Simple explanation! understand the Gradient Descent algorithm and Loss

hi, this is blackhat again hope you liking these articles so in the previous lesson we have learned how to compute loss now in this lesson we gonna cover how to make a loss as minimum as possible.

well, wouldn't it be nice if we had some sort of direction guide which gives us lower loss than we obtain before so here's the gradient descent came into the play...

➧ gradient decent?

"Gradient descent is a first-order iterative optimization algorithm for finding the minimum of a function."

didn't get a word don't panic I'll explain it...

suppose you have set your goal to become a machine learning expert so if every day you were contributing one hour or more for learning and applying things then great you are getting one step ahead this is called gradient descent.

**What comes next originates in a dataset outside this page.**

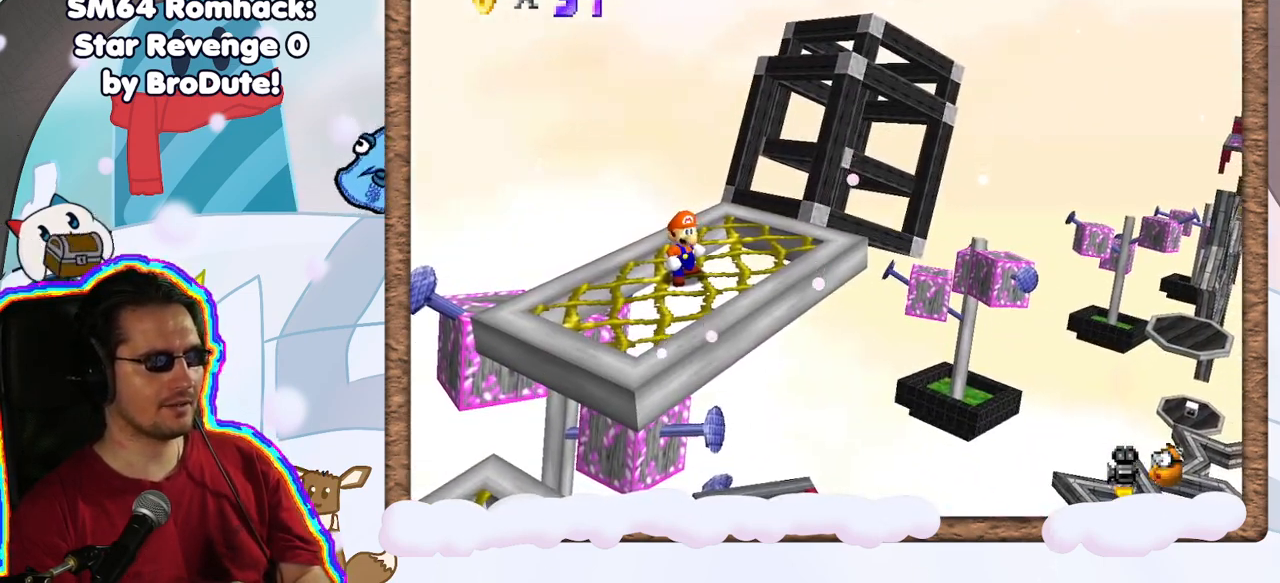
{"dt_ms": 500, "buttons": [], "left_stick": "center", "events": [[50, "C_RIGHT", "down"], [133, "C_RIGHT", "up"], [200, "C_RIGHT", "down"], [333, "C_RIGHT", "up"], [383, "C_RIGHT", "down"], [500, "C_RIGHT", "up"]]}
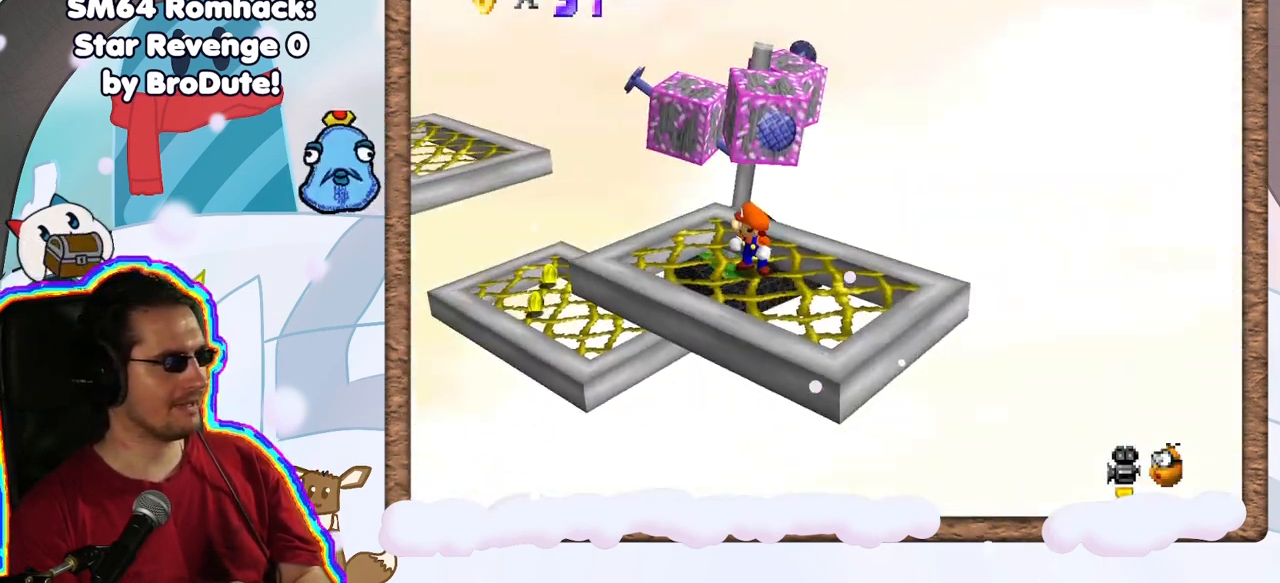
{"dt_ms": 500, "buttons": [], "left_stick": "left", "events": [[100, "C_RIGHT", "down"], [200, "C_RIGHT", "up"], [333, "left_stick", "left"]]}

got the full-understand excellent!

➧ now we have two types of gradient descent

first when we are progressing then we can say that the distance to the goal is decreasing so it is negative gradient descent which is good right.
second when we are not contribution even a single minute to learning then we can say that the distance from us to the goal is increasing(because the competition in the market is increasing day by day due to that you may lose interest) so it is positive gradient decent.

all doubts clear nice now you may ask

Q. how we can find gradient decent

ans. don't worry I'll explain it

step 1 => consider a bowl-like shape...

step 2 => choose any random starting point w1 mostly people choose 0.

here we have chosen a starting point slightly greater than zero.

step 3 => if we want to reduce loss then we have to take steps in the negative gradient

step 4 => now we can recompute the gradient and repeat step3 until we reach our goal.

we just described an algorithm called gradient descent. we start somewhere and we continuously take steps that hopefully get us closer and closer to some minimum.

Q. How large of a step should we take in the direction of the negative gradient?

ans. well, that is decided by the learning rate.

Learning rate => " learning rate is nothing but the distance between the starting point and the next point "

learning rate = current position * number of steps ahead

➧ how to choose the learning rate:

1. if we choose a really small learning rate then we'll take a bunch of teeny tiny gradient steps, requiring a lot of computation to reach the minimum or goal.

2. however if we choose the learning rate which is very large then we'll take a large step in direction of negative gradient. potentially it may leave local minimum(the goal) behind which makes reaching the goal even more difficult, this would cause your model to diverge.